:: SOURCE INFORMATION
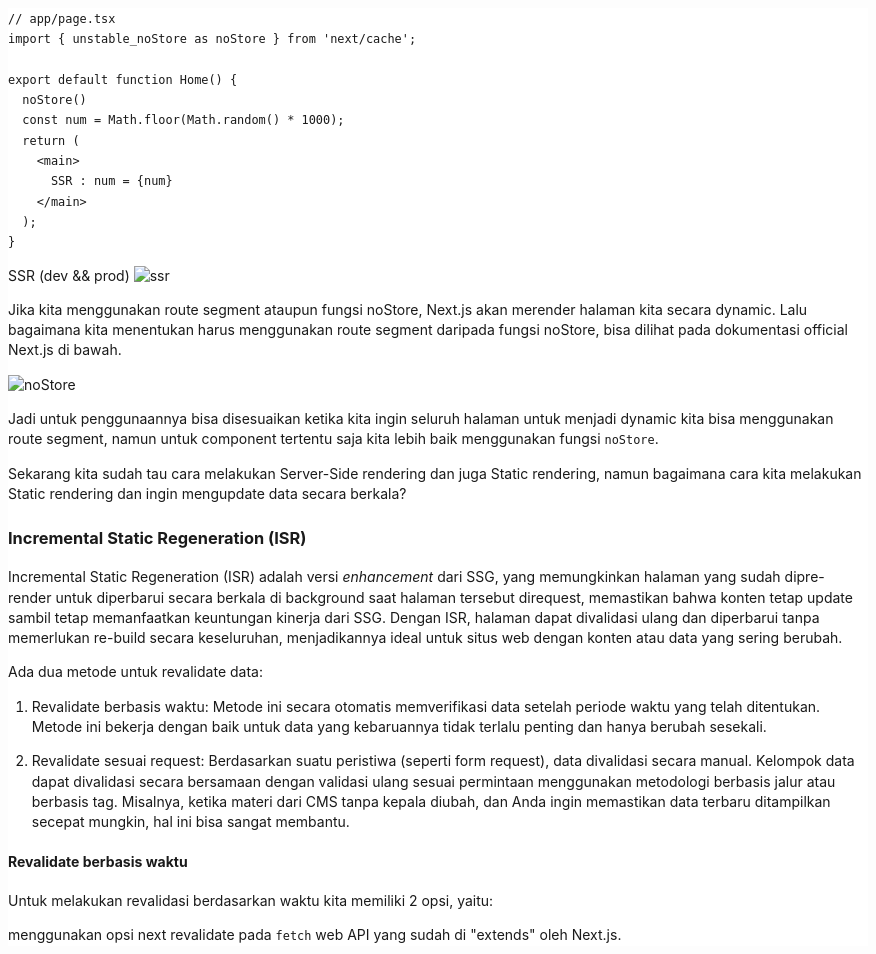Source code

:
 ```tsx
// app/page.tsx
import { unstable_noStore as noStore } from 'next/cache';

export default function Home() {
  noStore()
  const num = Math.floor(Math.random() * 1000);
  return (
    <main>
      SSR : num = {num}
    </main>
  );
}
```

SSR (dev && prod)
![ssr](https://dev-to-uploads.s3.amazonaws.com/uploads/articles/icthts06skrhc5nv2ueh.gif)

Jika kita menggunakan route segment ataupun fungsi noStore, Next.js akan merender halaman kita secara dynamic. Lalu bagaimana kita menentukan harus menggunakan route segment daripada fungsi noStore, bisa dilihat pada dokumentasi official Next.js di bawah.

![noStore](https://dev-to-uploads.s3.amazonaws.com/uploads/articles/nwkbvdkgosr4k7bonk7u.png)

Jadi untuk penggunaannya bisa disesuaikan ketika kita ingin seluruh halaman untuk menjadi dynamic kita bisa menggunakan route segment, namun untuk component tertentu saja kita lebih baik menggunakan fungsi `noStore`.

Sekarang kita sudah tau cara melakukan Server-Side rendering dan juga Static rendering, namun bagaimana cara kita melakukan Static rendering dan ingin mengupdate data secara berkala?

### Incremental Static Regeneration (ISR)
Incremental Static Regeneration (ISR) adalah versi *enhancement* dari SSG, yang memungkinkan halaman yang sudah dipre-render untuk diperbarui secara berkala di background saat halaman tersebut direquest, memastikan bahwa konten tetap update sambil tetap memanfaatkan keuntungan kinerja dari SSG. Dengan ISR, halaman dapat divalidasi ulang dan diperbarui tanpa memerlukan re-build secara keseluruhan, menjadikannya ideal untuk situs web dengan konten atau data yang sering berubah.

Ada dua metode untuk revalidate data:

1. Revalidate berbasis waktu: Metode ini secara otomatis memverifikasi data setelah periode waktu yang telah ditentukan. Metode ini bekerja dengan baik untuk data yang kebaruannya tidak terlalu penting dan hanya berubah sesekali.

2. Revalidate sesuai request: Berdasarkan suatu peristiwa (seperti form request), data divalidasi secara manual. Kelompok data dapat divalidasi secara bersamaan dengan validasi ulang sesuai permintaan menggunakan metodologi berbasis jalur atau berbasis tag. Misalnya, ketika materi dari CMS tanpa kepala diubah, dan Anda ingin memastikan data terbaru ditampilkan secepat mungkin, hal ini bisa sangat membantu.

#### Revalidate berbasis waktu
Untuk melakukan revalidasi berdasarkan waktu kita memiliki 2 opsi, yaitu:

menggunakan opsi next revalidate pada `fetch` web API yang sudah di "extends" oleh Next.js.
::::
### WORK REQUIRED:
For the word "berkala", show every line of the entries that holds it.

### TASK SOLUTION:
Sekarang kita sudah tau cara melakukan Server-Side rendering dan juga Static rendering, namun bagaimana cara kita melakukan Static rendering dan ingin mengupdate data secara berkala?
Incremental Static Regeneration (ISR) adalah versi *enhancement* dari SSG, yang memungkinkan halaman yang sudah dipre-render untuk diperbarui secara berkala di background saat halaman tersebut direquest, memastikan bahwa konten tetap update sambil tetap memanfaatkan keuntungan kinerja dari SSG. Dengan ISR, halaman dapat divalidasi ulang dan diperbarui tanpa memerlukan re-build secara keseluruhan, menjadikannya ideal untuk situs web dengan konten atau data yang sering berubah.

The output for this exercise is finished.